■ **Study text**:
Randy Francisco, Sierra Club, Pennsylvania, 412-802-6161
Anna Frazier, Coordinator, Diné CARE, 928-380-7697
Rob Disney, Sierra Club, Las Vegas, 702-518-0188
COAL PLANT FAILS IN PENNSYLVANIA COAL COUNTRY
Health Risks and Controversy
Remain At Sites in NM And NV
KARTHAUS (PA) – An international energy developer financed
by the giant equity firm, the Blackstone Group, has abandoned plans for a
proposed 300 megawatt waste-coal power plant in rural Pennsylvania.
Sithe Global, which is also behind the proposed Toquop coal
plant in Nevada and the Desert Rock plant on the Navajo reservation in New
Mexico, announced on Tuesday they were canceling the $600 million River Hill
plant near Karthaus, Pennsylvania due to financing difficulties.
Progress on Sithe’s other two coal projects has also stalled
as a result of permitting and financing difficulties, along with intense
opposition from local communities that have alleged the potential harm to their
air, water and health far outweighs any economic benefits, and that the company
should instead be investing in innovative clean energy sources.
“We have suspected for a long time that the River Hill project
was very tenuous at best,” said Randy Francisco, of the Sierra Club in Pennsylvania. “It says a
lot about the viability of these dirty coal plant proposals when they can’t get
taxpayer bailouts and they can’t make them pencil out even with the backing
from a company the size of Blackstone.”
Anna Frazier, coordinator for Dine’ CARE said that the
Desert Rock plant is also on equally shaky ground after losing their air permit
from the EPA, their permit for the transmission right-of-way needed to get the
power to southwest markets, and also being denied their request for $450
million in federal stimulus dollars, all in just 2009.

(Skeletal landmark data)
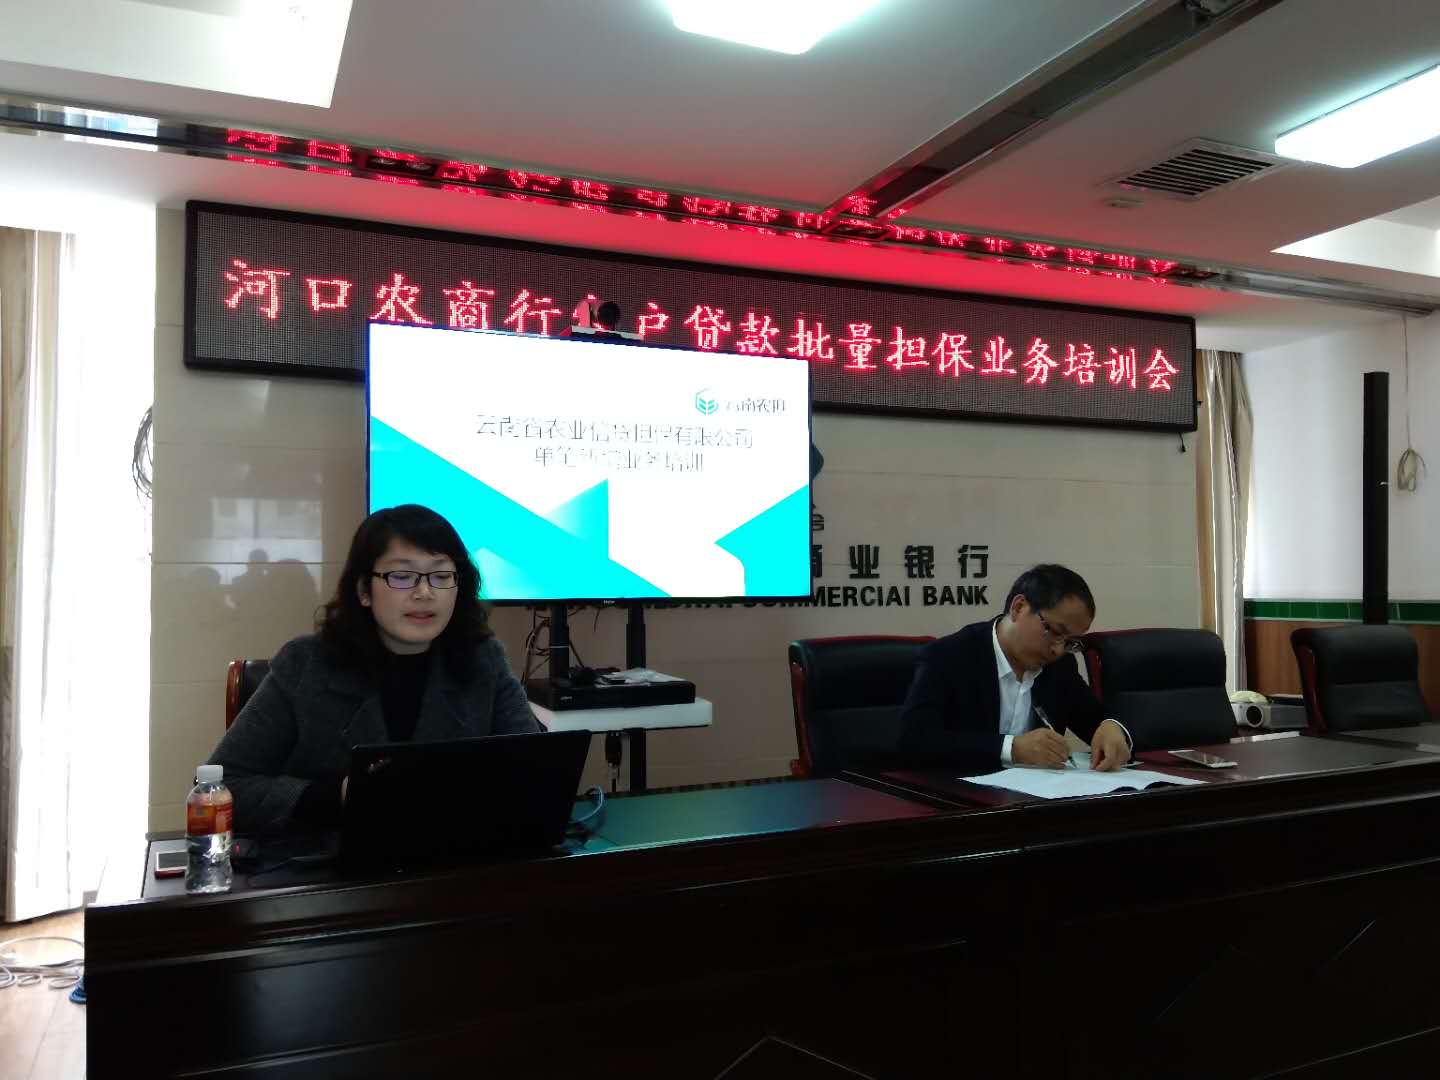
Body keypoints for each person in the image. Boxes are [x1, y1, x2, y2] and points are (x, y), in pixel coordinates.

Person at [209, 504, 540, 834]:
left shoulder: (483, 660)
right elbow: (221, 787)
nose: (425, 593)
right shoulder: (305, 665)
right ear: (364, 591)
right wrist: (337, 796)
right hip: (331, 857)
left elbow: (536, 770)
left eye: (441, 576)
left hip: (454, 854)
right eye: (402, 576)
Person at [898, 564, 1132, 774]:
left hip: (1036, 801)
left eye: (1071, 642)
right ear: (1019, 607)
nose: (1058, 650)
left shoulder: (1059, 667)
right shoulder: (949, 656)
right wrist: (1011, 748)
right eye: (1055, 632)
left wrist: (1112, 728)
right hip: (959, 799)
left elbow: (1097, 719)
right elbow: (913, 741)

■ **Apply what you read**:
[a] Echo the coal plant article from "Progress on Sithe’s" up to and including "clean energy sources.".
[b] Which proposed coal plants does the coal plant article name?
These records were drawn from a separate source.

■ **Solutions to the exercise**:
[a]
Progress on Sithe’s other two coal projects has also stalled
as a result of permitting and financing difficulties, along with intense
opposition from local communities that have alleged the potential harm to their
air, water and health far outweighs any economic benefits, and that the company
should instead be investing in innovative clean energy sources.

[b] River Hill, Toquop, Desert Rock